*MATERIAL SUPPLIED*
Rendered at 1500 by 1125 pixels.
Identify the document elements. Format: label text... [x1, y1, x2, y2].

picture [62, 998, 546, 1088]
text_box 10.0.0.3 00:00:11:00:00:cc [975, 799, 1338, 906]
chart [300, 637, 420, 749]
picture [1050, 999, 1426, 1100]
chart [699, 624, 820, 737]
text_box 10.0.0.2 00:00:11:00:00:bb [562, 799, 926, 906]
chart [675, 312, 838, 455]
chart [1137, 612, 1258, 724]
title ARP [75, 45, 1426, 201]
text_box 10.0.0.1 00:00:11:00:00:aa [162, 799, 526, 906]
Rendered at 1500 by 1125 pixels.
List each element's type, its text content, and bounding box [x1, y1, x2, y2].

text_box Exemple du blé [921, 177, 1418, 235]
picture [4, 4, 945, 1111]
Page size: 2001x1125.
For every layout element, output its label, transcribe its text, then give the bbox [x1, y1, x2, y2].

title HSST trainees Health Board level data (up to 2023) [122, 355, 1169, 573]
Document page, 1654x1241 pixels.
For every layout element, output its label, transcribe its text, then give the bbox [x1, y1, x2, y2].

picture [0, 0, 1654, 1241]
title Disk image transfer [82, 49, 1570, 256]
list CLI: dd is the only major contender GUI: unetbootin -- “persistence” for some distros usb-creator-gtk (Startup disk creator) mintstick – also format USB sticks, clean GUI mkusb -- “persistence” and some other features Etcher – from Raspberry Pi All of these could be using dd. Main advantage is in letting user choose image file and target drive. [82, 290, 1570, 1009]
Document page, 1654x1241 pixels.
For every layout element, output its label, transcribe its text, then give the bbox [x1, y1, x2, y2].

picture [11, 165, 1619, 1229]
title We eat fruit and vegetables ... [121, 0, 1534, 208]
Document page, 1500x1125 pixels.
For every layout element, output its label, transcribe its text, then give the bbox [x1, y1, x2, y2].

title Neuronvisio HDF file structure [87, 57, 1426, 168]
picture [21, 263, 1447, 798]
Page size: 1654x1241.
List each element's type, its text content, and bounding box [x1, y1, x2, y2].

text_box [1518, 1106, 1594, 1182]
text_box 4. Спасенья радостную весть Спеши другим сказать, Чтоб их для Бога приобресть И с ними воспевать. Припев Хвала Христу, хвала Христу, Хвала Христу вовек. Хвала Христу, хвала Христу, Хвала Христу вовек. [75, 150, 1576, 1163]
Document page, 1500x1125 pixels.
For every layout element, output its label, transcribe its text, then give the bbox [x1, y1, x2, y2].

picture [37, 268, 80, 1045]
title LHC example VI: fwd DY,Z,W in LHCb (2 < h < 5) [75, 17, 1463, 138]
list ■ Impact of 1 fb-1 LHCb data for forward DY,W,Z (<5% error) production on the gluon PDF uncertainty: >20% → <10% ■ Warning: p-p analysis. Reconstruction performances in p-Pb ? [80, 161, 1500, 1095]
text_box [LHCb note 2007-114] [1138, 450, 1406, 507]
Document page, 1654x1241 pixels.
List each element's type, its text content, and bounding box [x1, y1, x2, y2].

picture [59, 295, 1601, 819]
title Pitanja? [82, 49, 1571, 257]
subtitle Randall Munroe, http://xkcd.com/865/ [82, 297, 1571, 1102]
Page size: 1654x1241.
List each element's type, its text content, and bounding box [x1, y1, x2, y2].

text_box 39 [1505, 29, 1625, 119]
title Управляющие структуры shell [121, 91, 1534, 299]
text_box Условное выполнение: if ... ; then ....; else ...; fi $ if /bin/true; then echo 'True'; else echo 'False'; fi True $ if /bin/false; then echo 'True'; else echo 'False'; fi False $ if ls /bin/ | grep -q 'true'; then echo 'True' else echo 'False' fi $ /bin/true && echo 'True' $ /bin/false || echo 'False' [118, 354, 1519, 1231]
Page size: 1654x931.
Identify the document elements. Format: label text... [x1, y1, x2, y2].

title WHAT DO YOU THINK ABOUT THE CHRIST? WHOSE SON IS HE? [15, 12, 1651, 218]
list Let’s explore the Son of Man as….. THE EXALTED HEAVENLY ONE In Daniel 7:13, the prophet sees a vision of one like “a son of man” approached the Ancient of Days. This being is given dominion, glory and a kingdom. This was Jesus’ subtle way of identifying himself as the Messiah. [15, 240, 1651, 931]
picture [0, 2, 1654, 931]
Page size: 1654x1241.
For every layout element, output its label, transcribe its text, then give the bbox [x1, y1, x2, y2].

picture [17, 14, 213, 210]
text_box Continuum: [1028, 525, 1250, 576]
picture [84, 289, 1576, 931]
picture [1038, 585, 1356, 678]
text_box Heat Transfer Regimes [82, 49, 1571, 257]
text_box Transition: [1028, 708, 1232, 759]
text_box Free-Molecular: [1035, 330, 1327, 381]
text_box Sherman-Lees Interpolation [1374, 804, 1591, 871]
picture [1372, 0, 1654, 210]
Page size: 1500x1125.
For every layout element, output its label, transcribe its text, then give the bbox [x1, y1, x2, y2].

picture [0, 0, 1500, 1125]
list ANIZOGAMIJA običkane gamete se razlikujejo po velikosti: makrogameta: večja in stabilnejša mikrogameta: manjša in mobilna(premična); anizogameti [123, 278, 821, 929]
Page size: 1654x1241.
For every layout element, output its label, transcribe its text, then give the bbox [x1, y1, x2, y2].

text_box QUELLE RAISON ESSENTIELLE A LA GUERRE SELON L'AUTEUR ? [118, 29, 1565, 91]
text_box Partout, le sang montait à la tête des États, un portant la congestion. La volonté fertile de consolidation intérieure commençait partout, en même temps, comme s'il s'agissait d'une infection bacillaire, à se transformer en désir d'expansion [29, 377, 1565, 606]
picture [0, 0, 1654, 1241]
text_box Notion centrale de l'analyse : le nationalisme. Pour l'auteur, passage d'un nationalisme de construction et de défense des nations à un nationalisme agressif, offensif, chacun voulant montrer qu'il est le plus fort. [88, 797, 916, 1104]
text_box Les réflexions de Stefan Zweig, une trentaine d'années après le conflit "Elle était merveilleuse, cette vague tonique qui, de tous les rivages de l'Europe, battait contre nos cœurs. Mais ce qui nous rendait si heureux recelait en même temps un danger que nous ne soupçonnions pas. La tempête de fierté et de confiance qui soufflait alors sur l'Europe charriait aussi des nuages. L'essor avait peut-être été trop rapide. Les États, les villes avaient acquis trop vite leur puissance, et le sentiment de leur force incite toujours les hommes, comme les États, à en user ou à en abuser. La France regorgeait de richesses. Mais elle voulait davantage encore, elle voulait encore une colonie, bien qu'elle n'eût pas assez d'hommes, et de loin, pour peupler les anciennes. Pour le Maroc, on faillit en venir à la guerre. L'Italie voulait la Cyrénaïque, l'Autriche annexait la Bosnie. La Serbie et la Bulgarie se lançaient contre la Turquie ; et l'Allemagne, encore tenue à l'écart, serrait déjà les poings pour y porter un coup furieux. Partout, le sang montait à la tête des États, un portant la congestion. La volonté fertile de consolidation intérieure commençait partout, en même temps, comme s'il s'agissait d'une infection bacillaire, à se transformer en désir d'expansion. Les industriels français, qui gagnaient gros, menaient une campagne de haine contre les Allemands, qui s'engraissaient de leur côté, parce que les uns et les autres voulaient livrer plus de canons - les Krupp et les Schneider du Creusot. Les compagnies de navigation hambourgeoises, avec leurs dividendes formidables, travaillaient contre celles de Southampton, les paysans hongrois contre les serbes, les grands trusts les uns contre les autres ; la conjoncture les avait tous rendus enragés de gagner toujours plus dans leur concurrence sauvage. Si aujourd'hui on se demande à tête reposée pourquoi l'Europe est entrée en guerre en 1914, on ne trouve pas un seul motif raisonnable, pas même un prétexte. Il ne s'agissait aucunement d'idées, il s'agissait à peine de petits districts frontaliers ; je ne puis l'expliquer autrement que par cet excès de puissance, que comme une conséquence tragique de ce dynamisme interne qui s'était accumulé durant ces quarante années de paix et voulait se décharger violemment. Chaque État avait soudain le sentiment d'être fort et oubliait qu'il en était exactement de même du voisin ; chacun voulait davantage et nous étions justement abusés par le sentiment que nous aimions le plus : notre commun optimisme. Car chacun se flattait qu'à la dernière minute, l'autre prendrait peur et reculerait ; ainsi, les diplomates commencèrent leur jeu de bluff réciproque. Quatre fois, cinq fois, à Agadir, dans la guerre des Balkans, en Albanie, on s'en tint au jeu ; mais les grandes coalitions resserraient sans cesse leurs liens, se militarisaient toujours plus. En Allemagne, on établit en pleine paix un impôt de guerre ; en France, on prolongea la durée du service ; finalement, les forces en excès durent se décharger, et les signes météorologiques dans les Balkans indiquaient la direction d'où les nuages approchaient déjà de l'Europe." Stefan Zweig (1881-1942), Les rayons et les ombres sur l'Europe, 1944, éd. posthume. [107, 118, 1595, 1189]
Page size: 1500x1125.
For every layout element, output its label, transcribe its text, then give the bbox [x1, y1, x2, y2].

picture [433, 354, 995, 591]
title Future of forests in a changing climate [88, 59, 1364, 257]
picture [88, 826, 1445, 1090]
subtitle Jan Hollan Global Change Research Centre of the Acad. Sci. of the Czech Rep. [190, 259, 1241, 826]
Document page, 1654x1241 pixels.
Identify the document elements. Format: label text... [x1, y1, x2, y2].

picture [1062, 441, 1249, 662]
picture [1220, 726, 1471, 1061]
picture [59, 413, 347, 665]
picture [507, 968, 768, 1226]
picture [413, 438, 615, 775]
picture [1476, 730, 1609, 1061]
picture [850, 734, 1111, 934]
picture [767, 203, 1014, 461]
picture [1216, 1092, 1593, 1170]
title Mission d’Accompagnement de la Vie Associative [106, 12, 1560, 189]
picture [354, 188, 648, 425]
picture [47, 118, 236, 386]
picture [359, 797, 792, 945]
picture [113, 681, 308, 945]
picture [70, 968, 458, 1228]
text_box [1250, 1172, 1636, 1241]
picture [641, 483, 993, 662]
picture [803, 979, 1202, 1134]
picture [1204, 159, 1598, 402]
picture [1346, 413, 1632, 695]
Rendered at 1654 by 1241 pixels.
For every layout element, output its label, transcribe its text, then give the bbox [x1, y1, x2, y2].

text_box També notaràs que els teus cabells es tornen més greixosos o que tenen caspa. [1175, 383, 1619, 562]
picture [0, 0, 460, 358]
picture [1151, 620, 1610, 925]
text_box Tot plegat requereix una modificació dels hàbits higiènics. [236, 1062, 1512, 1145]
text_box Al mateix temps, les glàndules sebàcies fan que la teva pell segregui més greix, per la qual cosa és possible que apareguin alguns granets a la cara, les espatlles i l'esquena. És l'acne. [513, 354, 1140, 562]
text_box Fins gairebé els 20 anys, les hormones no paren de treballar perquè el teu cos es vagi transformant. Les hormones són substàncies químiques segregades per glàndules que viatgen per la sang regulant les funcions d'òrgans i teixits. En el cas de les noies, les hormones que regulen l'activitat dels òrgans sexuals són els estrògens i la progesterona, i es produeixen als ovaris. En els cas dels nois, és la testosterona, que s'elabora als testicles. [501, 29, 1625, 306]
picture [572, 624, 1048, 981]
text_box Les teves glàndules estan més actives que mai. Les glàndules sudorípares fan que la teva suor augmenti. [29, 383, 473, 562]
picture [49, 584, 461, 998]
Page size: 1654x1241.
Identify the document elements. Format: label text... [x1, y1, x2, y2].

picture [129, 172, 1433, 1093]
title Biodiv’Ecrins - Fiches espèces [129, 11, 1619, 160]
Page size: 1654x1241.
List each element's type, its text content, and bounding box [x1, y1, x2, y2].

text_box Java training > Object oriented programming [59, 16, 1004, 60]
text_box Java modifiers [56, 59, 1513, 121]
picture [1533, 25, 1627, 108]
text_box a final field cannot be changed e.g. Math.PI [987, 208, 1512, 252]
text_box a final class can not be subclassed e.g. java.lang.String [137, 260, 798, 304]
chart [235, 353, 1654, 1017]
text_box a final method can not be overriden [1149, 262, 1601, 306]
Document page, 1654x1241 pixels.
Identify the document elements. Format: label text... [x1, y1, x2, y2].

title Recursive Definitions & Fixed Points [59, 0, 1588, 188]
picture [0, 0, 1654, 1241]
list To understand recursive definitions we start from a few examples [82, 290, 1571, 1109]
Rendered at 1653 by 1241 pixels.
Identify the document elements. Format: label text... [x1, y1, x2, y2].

*WORK INSTRUCTIONS*
From the listing above, pick out every line containing the string "Rendered". Case counts.

*RESULT BELOW*
Rendered at 1500 by 1125 pixels.
Rendered at 1500 by 1125 pixels.
Rendered at 1654 by 1241 pixels.
Rendered at 1653 by 1241 pixels.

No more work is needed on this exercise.